Alexis Monney: « Si on n’a pas envie de prendre le départ, on en le prend pas »
Du côté suisse, on cherche plutôt à défendre les organisateurs, à commencer par Marco Odermatt, dont la voix compte particulièrement. « Ce n’est pas une thématique pour moi et cela ne doit pas être à nous de nous en inquiéter », a confié le meilleur skieur du monde, qui se satisfait du fait qu’un hélicoptère était en « stand by », sans réellement savoir si celui-ci pouvait décoller ou non. « Après, un hélico doit être prévu, c’est clair. » Alexis Monney reconnaît la sensibilité du sujet. « C’est très compliqué car ça va un petit peu à l’encontre de ce qui s’est dit ces derniers jours », décrit le Fribourgeois. « Après, à mon avis, si on n’a pas envie de prendre le départ, on en le prend pas. Mais je peux comprendre que ça énerve. »

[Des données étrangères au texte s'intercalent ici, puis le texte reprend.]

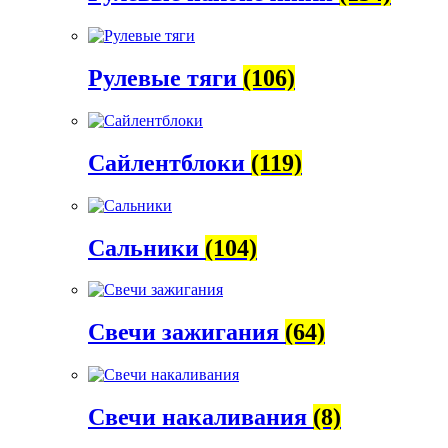
Рулевые тяги
(106)
Сайлентблоки
(119)
Сальники
(104)
Свечи зажигания
(64)
Свечи накаливания
(8)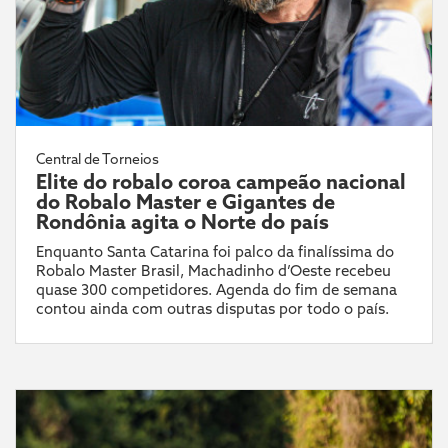
Central de Torneios
Elite do robalo coroa campeão nacional
do Robalo Master e Gigantes de
Rondônia agita o Norte do país
Enquanto Santa Catarina foi palco da finalíssima do
Robalo Master Brasil, Machadinho d’Oeste recebeu
quase 300 competidores. Agenda do fim de semana
contou ainda com outras disputas por todo o país.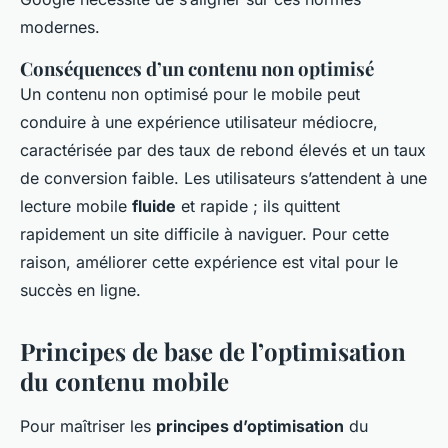
modernes.
Conséquences d’un contenu non optimisé
Un contenu non optimisé pour le mobile peut
conduire à une expérience utilisateur médiocre,
caractérisée par des taux de rebond élevés et un taux
de conversion faible. Les utilisateurs s’attendent à une
lecture mobile
fluide
et rapide ; ils quittent
rapidement un site difficile à naviguer. Pour cette
raison, améliorer cette expérience est vital pour le
succès en ligne.
Principes de base de l’optimisation
du contenu mobile
Pour maîtriser les
principes d’optimisation
du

Justin Murisier est du même avis. « Personnellement, j’ai dit qu’il n’y avait pas de problème », a confirmé le Valaisan. « Je sais me contrôler. Lors d’un entraînement, je suis là pour prendre des infos pour la course et pas pour faire le kamikaze. » Le Bagnard de 33 ans rappelle lui aussi la pression qui a été mise par certains athlètes pour avoir un maximum de courses au calendrier. « On veut tous plus de courses. On ne peut pas tout avoir à la perfection. Les filets étaient là, les secours étaient là, on était tous informés et on savait qu’on devait faire attention. » Médaillé de bronze en descente aux Mondiaux de Saalbach, Alexis Monney enchaîne. « J’étais aussi le premier à me plaindre qu’il n’y avait pas assez de courses au calendrier! »

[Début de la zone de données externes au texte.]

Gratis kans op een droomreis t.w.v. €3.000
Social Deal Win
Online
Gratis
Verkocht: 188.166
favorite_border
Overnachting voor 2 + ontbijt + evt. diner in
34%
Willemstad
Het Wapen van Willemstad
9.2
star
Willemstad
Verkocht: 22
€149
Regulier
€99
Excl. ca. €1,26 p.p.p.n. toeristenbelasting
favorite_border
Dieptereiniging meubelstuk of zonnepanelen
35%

Arnaud Boisset avait été évacué en ambulance
Même Arnaud Boisset ne contredit pas ses compatriotes. Pourtant, le Valaisan avait subi une grosse chute la saison dernière sur cette même piste de Beaver Creek, perdant connaissance. « L’année passée, je suis tombé lourdement et j’ai été évacué en ambulance jusqu’à Vail, pas en hélico et ça s’était bien passé », rappelle-t-il. Pour lui aussi, les athlètes doivent parfois prendre leurs responsabilités. « Parfois, il ne faut pas appuyer à 200% durant les entraînements, mais il est vrai que je trouve que ce serait un scandale si l’hélico ne pouvait pas voler un jour de course… » Heureusement, jeudi, le soleil devrait faire son retour sur le Colorado et la polémique s’éteindre, en tout cas provisoirement, avec lui.